• **AUSGANGSTEXT**:
++++++++++++++++++++

Dienstag, April 16

Im Interview: Aktivist*innen haben die Stadt Jena mit einer falschen Kampagne zur zukünftig autofreien Stadt genarrt.

Bild eines veränderten Plakates. Foto: Fridays for Future

Jena. Die halbe Stadt diskutiert über eine gefälschte Informationskampagne zur autofreien Innenstadt. Diese bewirbt eine Fotomontage mit einem radfahrenden Oberbürgermeister an diversen Haltestellen im Stadtgebiet. Die Plakate sind von Aktivist*innen aufgehängt worden. Wir haben mit den Menschen hinter dem Projekt gesprochen. Ergebnis ist ein Interview mit Ivonne Meier und Sabine Larfeld.

Die Namen wurden auf Bitten unserer Gesprächspartner*innen verändert.

++++++++++++++++++++

• **VORLIEGENDE EINTRÄGE**:
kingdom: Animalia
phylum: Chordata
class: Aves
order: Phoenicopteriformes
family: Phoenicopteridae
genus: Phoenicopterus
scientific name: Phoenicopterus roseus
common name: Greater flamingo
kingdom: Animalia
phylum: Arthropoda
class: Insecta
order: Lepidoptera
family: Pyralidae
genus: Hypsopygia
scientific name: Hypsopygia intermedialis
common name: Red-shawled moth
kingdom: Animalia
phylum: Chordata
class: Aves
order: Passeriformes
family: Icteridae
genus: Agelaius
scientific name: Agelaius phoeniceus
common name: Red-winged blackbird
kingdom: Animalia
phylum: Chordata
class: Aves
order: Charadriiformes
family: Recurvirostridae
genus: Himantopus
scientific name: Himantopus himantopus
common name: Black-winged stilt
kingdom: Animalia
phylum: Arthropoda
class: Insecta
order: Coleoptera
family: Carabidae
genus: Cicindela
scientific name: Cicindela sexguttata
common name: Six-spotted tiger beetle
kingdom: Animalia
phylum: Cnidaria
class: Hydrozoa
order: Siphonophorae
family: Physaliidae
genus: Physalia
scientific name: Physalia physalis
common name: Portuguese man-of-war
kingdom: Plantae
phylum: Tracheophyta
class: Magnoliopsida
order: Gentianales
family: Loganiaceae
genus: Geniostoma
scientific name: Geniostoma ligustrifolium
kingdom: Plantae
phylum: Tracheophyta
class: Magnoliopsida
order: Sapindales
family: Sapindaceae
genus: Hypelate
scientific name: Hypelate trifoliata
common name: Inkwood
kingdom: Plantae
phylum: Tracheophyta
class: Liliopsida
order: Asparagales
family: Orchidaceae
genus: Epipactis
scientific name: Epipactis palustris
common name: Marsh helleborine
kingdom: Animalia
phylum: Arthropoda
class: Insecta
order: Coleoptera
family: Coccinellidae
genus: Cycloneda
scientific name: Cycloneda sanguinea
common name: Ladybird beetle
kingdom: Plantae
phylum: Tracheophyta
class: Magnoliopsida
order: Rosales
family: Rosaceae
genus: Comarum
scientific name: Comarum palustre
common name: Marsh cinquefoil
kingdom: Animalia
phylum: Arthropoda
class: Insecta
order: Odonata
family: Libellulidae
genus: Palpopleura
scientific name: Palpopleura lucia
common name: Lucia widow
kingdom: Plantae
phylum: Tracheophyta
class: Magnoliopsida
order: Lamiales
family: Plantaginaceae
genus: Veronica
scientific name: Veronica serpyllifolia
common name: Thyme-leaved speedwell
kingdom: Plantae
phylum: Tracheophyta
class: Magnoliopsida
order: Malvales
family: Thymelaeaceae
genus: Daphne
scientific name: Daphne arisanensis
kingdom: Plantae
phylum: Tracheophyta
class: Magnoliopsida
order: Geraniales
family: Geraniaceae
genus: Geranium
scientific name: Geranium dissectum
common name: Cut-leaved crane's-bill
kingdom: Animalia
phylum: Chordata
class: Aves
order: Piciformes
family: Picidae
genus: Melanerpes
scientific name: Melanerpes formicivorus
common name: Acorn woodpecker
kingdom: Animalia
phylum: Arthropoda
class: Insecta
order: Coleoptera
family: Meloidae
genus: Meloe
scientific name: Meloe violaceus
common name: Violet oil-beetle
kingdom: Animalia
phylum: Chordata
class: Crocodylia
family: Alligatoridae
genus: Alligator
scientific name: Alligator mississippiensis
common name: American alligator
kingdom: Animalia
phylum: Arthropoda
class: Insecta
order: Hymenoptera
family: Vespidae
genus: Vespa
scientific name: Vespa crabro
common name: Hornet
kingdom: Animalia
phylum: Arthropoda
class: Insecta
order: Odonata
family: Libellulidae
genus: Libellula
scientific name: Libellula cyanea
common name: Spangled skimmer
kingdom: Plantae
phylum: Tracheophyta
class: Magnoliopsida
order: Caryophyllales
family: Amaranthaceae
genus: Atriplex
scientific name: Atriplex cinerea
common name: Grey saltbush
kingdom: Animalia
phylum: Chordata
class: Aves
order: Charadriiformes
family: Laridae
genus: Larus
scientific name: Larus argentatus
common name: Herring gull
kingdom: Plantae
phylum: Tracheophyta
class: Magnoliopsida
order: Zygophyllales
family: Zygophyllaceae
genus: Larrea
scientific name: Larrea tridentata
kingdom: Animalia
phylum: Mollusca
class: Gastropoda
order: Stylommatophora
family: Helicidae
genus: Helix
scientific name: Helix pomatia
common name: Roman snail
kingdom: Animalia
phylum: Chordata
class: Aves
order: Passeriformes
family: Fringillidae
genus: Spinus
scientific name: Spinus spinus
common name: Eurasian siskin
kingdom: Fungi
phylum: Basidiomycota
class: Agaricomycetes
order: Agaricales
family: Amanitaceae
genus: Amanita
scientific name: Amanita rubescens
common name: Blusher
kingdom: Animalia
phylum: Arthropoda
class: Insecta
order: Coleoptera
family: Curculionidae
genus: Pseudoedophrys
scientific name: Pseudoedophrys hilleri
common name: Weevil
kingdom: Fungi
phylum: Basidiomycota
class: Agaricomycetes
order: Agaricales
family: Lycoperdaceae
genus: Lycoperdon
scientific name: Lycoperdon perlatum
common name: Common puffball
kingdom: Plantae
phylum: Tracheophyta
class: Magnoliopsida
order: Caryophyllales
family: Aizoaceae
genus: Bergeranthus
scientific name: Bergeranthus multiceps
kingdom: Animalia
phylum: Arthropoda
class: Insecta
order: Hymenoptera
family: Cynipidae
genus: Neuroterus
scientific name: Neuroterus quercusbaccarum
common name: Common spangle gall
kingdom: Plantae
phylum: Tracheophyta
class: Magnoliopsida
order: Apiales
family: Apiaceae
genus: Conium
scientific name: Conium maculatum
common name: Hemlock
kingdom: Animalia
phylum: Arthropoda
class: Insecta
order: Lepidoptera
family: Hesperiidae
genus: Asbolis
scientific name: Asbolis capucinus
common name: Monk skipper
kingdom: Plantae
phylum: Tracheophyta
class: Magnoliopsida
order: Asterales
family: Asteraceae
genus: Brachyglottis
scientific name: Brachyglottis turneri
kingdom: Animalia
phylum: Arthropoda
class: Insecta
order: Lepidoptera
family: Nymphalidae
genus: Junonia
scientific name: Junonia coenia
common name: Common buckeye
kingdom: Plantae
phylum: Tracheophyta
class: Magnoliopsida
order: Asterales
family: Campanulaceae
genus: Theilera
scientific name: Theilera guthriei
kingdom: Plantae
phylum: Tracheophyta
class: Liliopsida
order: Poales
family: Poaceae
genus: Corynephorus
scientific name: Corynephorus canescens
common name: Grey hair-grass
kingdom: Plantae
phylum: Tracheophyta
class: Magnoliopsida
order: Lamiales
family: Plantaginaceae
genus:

++++++++++++++++++++

• **ARBEITSAUFTRÄGE**:
[1] Gib aus dem Artikel über die Jenaer Plakataktion die Stelle unverändert aus, beginnend mit „Im Interview: Aktivist*innen“ und weiter bis einschließlich „unserer Gesprächspartner*innen verändert.“.
[2] Nimm den Artikel über die Jenaer Plakataktion wieder auf und führe ihn im Anschluss an seinen letzten Satz weiter.
Für das Folgende spielen die Einträge keine Rolle.

• **ANTWORTEN JE AUFGABE**:
[1]
Im Interview: Aktivist*innen haben die Stadt Jena mit einer falschen Kampagne zur zukünftig autofreien Stadt genarrt.

Bild eines veränderten Plakates. Foto: Fridays for Future

Jena. Die halbe Stadt diskutiert über eine gefälschte Informationskampagne zur autofreien Innenstadt. Diese bewirbt eine Fotomontage mit einem radfahrenden Oberbürgermeister an diversen Haltestellen im Stadtgebiet. Die Plakate sind von Aktivist*innen aufgehängt worden. Wir haben mit den Menschen hinter dem Projekt gesprochen. Ergebnis ist ein Interview mit Ivonne Meier und Sabine Larfeld.

Die Namen wurden auf Bitten unserer Gesprächspartner*innen verändert.

[2]
Libertad Media: Ihr beide seid also Teil der Aktionsgruppe, die gestern einen Teil von Jena sehr wütend gemacht und andere Teile belustigt hat? Was habt ihr genau gemacht?

Sabine Larfeld: Wir haben eine sogenannte Ad-Busting-Kampagne gestartet. Dabei haben wir eigene Plakate an Haltestellen des Nahverkehrs aufgehangen. Außerdem haben wir Flyer im Stadtgebiet verteilt, um dem Bürgermeister Thomas Nitzsche ein längst überfälliges Statement zur Verkehrswende in den Mund zu legen.

LM: Genau die haben wir auch gesehen. Auf den Plakaten war ein fröhlicher Oberbürgermeister auf seinem Rad, der den nahenden Beginn der autofreien Stadt bekanntgab. Dazu gab es auch eine Webseite, die das Design der Stadt Jena kopierte. Was war der Plan dahinter?

Ivonne Meier: In unseren Augen werden von der Stadt Jena einfach viel zu wenige Maßnahmen gegen den Klimawandel gemacht. Es wird zu wenig gegen den motorisierten Verkehr, also viel zu wenig für die Verkehrswende getan. Das wollten wir der Stadt auf diesem Wege mitteilen und unsere Forderungen so einbringen. Es sollte zeigen, was wir von ihnen erwarten.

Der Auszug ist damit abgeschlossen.